Verso il riordino della sicurezza privata? Il punto di ANIVP

Per 90 anni il sistema della vigilanza privata si è basato sul TULPS del 1931 che aveva due soli riferimenti, le guardie giurate e i portieri di fabbricati. Oggi i profili professionali della sicurezza sono molteplici e, tranne i servizi di controllo disarmati, tutti sono regolamentati. Marco Stratta, Segretario Generale di ANIVP sostiene la necessità di un nuovo testo unico della sicurezza.

In occasione del convegno “Gli abusi nella sicurezza privata” del 23 novembre a Fiera SICUREZZA, lei ha sottolineato la necessità di riordinare il sistema normativo italiano del settore per superare l’eccesso di atti amministrativi, ovvero di circolari, che ha generato confusione sia tra gli operatori che nell’utenza. Qual è la sua proposta?
E’ necessario un approccio più consapevole da parte del legislatore al mondo della sicurezza privata. Per “consapevole” intendo, in primis, più organico e ordinato. Per 90 anni tutto è girato attorno ad una normativa storicamente datata (RD 18 giugno 1931 n. 773 – Testo Unico delle Leggi di Pubblica Sicurezza - NdR) che in questo campo aveva due soli riferimenti, le guardie giurate e i portieri di fabbricato o albergo. Oggi è cambiato tutto: i profili professionali del mondo sicurezza sono molteplici e, ad esclusione dei servizi di controllo disarmati (il portierato moderno per intenderci), tutti hanno una regolamentazione normativa. In tale contesto, per gli operatori e per lo stesso apparato dell’Amministrazione diventa difficile districarsi; figuriamoci poi per la committenza che, nel cercare semplicità, trova un bizantinismo di regole e differenze impossibili da capire. Questo impedisce di valorizzare e far emergere chi lavora in modo corretto e con un progetto industriale credibile perché, inevitabilmente, rimane confuso nella mischia. Fare sintesi normativa, creando magari un testo unico dedicato al settore della sicurezza, permetterebbe di meglio comprendere, gestire e alla fine vendere le diverse professionalità che ormai compongono il settore.

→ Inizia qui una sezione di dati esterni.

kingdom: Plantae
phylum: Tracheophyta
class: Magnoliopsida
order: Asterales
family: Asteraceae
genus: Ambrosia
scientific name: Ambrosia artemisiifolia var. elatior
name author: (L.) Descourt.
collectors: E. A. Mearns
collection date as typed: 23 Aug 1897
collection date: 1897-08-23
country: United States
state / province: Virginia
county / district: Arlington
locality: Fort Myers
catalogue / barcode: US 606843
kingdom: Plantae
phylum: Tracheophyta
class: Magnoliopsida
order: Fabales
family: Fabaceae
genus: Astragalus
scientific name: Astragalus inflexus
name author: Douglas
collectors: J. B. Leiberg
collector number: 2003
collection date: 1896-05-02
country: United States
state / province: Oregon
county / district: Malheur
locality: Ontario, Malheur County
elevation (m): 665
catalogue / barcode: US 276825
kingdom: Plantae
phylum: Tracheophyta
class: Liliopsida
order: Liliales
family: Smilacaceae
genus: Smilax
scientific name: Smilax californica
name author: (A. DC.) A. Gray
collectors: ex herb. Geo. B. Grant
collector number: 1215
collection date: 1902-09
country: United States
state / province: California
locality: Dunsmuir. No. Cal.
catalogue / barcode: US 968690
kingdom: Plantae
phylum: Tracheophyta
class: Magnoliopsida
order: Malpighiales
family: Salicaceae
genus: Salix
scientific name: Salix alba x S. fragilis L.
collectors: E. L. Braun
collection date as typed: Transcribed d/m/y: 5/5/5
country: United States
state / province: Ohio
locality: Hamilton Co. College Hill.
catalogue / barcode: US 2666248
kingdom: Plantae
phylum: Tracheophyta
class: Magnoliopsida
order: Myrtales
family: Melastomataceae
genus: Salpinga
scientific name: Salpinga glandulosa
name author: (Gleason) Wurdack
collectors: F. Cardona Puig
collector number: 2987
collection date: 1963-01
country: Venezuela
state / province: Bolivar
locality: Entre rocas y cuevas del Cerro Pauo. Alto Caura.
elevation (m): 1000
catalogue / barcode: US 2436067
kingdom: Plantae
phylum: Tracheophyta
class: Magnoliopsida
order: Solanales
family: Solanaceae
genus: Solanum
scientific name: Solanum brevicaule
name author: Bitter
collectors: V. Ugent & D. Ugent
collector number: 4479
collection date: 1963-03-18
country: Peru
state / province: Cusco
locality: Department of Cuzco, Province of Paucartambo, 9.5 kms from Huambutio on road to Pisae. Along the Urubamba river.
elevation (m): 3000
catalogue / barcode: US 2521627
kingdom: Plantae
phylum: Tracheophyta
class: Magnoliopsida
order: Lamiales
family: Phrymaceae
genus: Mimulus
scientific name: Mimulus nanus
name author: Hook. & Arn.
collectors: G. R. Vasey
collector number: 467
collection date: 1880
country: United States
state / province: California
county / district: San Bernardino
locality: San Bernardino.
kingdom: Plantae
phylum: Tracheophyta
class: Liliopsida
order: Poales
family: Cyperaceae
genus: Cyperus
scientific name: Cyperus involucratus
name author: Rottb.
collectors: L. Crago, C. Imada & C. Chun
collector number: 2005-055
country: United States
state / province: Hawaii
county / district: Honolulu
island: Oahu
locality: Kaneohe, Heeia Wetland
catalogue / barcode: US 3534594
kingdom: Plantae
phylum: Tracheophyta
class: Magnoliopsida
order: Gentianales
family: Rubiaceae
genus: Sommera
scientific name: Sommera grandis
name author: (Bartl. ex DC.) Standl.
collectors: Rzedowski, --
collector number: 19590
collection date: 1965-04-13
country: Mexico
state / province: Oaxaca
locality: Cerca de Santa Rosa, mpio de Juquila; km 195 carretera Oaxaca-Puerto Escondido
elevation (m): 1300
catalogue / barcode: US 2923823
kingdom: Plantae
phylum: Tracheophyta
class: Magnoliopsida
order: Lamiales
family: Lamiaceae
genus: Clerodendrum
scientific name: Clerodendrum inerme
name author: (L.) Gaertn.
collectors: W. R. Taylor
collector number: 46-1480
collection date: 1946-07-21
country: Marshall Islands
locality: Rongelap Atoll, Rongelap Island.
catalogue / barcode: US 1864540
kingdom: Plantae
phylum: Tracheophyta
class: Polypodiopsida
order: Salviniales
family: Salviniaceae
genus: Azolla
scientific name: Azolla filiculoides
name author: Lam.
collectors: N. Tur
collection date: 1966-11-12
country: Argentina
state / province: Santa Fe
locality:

Dal suo punto di vista, come dovrebbero venire regolamentate le attività delle associazioni di volontari che si occupano di protezione civile, per evitare anomale sovrapposizioni con operatori commerciali?
Durante il convegno sono stati affrontati i motivi che hanno generato le possibili sovrapposizioni che lei cita e non mi soffermo ulteriormente sul punto, ma credo sia indiscutibile la necessità di recuperare lo spirito che è collegato al nome delle cose. Se voglio fare impresa mi metto sul mercato e, assumendomi il rischio imprenditoriale, mi organizzo per cercare di erogare un servizio e generare un utile; nel volontariato invece devono mancare gli elementi del mercato, del rischio di impresa ma anche dell’utile. Il volontariato non può diventare un soggetto commerciale che opera ad un prezzo più basso perché non è soggetto alle regole delle imprese.